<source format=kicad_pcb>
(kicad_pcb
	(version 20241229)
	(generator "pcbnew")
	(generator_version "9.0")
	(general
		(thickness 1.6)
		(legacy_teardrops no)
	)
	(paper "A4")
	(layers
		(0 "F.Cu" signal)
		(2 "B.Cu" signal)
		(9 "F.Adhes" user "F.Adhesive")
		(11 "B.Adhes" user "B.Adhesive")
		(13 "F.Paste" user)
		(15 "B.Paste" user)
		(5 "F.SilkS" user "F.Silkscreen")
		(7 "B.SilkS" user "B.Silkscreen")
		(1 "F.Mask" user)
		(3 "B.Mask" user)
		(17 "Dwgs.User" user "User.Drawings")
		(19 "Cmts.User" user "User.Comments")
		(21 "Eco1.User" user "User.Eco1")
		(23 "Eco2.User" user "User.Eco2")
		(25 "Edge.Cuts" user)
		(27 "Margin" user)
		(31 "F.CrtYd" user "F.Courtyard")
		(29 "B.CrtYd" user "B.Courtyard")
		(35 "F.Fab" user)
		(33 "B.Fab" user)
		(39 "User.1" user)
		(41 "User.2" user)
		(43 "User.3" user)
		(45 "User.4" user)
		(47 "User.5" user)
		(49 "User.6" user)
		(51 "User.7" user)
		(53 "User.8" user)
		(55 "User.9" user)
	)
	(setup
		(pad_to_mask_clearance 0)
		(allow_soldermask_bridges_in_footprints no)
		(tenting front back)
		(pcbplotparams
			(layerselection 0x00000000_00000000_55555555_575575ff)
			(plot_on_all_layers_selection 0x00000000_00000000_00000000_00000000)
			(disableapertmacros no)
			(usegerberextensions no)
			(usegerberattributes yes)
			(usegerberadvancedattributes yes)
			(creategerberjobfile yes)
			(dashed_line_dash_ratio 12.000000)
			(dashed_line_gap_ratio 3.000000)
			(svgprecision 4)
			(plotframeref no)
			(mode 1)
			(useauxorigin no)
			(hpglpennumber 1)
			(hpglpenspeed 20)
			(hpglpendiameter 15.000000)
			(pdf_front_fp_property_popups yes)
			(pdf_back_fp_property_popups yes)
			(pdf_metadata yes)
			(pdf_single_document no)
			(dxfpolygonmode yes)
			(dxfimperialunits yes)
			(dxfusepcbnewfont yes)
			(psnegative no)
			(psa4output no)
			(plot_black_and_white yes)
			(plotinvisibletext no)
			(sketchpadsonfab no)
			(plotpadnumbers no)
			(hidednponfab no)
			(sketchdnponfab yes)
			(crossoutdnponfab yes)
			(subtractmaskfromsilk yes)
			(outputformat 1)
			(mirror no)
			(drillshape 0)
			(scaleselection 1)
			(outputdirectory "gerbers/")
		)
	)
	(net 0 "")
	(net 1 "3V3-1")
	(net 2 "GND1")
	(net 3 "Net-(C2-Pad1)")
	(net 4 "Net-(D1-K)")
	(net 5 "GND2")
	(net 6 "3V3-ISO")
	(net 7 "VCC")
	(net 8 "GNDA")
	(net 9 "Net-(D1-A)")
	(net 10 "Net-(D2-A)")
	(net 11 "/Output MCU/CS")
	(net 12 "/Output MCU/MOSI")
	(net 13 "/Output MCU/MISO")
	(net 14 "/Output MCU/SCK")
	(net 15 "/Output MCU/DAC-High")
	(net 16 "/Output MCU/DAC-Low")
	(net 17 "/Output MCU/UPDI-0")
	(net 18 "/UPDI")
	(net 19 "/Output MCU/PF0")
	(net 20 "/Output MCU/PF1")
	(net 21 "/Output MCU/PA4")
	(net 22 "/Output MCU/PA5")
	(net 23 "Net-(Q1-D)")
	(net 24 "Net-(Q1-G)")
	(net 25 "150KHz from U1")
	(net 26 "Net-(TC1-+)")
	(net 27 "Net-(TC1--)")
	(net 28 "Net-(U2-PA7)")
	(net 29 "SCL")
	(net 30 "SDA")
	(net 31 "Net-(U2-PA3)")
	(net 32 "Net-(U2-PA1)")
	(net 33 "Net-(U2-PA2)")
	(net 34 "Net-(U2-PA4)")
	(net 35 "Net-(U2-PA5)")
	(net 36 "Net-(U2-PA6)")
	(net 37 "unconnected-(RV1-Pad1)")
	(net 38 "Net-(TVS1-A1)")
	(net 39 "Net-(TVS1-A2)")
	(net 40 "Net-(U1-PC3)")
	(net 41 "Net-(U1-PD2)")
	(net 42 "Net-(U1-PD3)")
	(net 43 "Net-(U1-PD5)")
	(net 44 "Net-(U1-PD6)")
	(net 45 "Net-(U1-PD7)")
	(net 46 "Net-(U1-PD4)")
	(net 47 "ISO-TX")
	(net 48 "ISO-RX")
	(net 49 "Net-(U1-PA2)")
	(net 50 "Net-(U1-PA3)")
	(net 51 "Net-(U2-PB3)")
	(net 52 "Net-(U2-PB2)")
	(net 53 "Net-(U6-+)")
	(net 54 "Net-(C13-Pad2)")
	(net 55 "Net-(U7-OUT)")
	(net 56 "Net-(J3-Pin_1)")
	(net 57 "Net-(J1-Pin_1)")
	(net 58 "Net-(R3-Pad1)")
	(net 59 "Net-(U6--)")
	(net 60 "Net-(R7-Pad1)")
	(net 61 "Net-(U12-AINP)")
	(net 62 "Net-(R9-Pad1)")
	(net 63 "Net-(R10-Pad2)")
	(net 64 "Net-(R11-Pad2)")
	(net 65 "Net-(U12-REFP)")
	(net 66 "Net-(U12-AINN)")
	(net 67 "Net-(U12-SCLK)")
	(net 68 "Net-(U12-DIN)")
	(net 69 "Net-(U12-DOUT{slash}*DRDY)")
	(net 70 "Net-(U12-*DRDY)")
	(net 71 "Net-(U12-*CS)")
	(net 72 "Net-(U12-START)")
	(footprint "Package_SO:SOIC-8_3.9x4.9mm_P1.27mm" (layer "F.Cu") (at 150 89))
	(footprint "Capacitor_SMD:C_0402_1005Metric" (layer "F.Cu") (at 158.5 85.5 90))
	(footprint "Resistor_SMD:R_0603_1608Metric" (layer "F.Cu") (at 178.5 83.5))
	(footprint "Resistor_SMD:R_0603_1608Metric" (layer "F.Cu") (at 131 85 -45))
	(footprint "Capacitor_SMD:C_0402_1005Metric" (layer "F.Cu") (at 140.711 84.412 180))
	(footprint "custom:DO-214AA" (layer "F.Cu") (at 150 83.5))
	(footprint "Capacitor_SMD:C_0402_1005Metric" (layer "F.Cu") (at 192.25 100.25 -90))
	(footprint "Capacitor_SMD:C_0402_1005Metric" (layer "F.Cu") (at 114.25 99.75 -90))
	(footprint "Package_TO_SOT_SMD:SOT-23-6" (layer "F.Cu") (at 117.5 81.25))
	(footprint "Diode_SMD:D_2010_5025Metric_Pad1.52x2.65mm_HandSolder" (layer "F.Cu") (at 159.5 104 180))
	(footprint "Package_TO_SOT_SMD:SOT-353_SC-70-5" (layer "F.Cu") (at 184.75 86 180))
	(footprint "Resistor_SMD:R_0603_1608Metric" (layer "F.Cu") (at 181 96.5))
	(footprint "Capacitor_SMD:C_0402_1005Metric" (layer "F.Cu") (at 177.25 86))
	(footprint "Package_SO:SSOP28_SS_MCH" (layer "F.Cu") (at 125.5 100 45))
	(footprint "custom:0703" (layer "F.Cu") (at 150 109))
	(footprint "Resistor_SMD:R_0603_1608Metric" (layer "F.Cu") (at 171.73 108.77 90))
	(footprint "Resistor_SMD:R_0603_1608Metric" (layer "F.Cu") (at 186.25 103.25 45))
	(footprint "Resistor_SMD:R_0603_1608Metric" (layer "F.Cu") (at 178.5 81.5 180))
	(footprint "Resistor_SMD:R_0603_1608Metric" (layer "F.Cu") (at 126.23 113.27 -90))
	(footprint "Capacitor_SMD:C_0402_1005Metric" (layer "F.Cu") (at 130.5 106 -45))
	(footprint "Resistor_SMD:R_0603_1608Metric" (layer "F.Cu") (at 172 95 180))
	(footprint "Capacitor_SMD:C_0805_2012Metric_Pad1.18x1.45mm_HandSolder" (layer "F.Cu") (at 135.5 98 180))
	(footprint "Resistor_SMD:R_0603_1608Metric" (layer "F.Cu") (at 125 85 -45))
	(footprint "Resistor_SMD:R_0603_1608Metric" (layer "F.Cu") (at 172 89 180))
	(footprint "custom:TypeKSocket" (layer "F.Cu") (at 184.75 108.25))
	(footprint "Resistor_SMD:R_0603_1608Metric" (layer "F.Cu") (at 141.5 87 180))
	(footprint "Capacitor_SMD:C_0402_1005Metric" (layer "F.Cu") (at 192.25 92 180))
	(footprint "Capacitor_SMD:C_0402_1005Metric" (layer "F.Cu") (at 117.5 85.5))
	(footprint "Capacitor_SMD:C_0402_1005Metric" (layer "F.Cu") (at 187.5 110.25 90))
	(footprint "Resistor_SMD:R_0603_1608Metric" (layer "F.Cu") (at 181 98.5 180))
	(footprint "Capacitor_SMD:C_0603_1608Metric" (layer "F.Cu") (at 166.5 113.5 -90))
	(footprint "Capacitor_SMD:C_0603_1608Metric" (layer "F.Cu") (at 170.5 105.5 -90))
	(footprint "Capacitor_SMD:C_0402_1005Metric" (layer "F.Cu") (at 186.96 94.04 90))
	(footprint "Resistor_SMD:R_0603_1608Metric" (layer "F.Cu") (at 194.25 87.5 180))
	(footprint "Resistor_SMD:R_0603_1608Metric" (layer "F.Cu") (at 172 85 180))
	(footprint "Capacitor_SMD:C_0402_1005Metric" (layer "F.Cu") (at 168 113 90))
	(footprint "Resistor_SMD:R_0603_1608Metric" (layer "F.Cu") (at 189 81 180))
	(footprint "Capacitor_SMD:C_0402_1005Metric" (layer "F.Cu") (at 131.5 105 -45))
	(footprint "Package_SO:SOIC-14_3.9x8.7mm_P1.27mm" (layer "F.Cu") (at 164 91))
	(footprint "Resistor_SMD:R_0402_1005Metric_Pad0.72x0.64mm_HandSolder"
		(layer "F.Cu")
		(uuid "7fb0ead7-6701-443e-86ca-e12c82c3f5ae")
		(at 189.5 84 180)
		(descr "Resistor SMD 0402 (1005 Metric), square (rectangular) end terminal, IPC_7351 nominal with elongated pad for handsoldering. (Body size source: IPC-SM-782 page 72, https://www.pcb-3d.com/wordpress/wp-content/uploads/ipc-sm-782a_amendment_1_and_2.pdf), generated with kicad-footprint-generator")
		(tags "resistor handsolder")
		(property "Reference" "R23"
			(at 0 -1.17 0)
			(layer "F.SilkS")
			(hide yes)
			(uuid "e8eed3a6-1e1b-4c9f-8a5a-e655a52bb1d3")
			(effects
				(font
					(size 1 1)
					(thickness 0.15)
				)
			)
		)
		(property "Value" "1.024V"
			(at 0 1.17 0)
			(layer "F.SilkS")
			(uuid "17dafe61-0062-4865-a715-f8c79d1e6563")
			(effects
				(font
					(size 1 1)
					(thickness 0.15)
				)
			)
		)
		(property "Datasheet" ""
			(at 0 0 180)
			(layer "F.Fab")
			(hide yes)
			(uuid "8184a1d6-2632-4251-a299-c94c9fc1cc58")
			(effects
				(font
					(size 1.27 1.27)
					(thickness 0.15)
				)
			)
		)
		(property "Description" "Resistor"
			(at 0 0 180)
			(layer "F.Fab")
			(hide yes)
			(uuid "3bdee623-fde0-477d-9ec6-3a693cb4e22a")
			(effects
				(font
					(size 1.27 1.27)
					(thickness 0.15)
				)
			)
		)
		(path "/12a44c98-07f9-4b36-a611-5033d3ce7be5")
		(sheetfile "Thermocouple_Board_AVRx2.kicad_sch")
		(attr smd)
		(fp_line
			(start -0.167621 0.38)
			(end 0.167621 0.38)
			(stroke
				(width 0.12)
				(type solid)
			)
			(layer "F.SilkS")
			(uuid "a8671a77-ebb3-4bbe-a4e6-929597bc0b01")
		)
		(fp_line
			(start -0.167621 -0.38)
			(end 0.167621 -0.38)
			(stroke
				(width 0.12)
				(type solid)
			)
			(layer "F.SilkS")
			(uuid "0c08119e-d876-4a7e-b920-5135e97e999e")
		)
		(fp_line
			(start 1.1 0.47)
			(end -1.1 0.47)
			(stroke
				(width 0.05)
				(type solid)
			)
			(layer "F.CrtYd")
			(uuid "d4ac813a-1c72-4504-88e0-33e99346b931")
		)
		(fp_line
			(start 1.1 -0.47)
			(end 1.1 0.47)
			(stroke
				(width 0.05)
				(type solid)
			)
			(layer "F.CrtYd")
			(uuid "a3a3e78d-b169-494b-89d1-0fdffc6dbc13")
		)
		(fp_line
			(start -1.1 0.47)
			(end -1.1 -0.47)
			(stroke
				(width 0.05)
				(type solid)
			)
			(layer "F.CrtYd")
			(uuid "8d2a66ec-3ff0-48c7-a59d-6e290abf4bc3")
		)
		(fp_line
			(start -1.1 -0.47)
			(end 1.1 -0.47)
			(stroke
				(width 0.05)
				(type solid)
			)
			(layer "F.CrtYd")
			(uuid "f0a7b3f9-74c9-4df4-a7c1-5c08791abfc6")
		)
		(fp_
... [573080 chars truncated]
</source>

__________________________________________________

• Task goal:
Each line of the data that has the string "SOIC" counts once; give the total and nothing else.

• Answer to this task:
2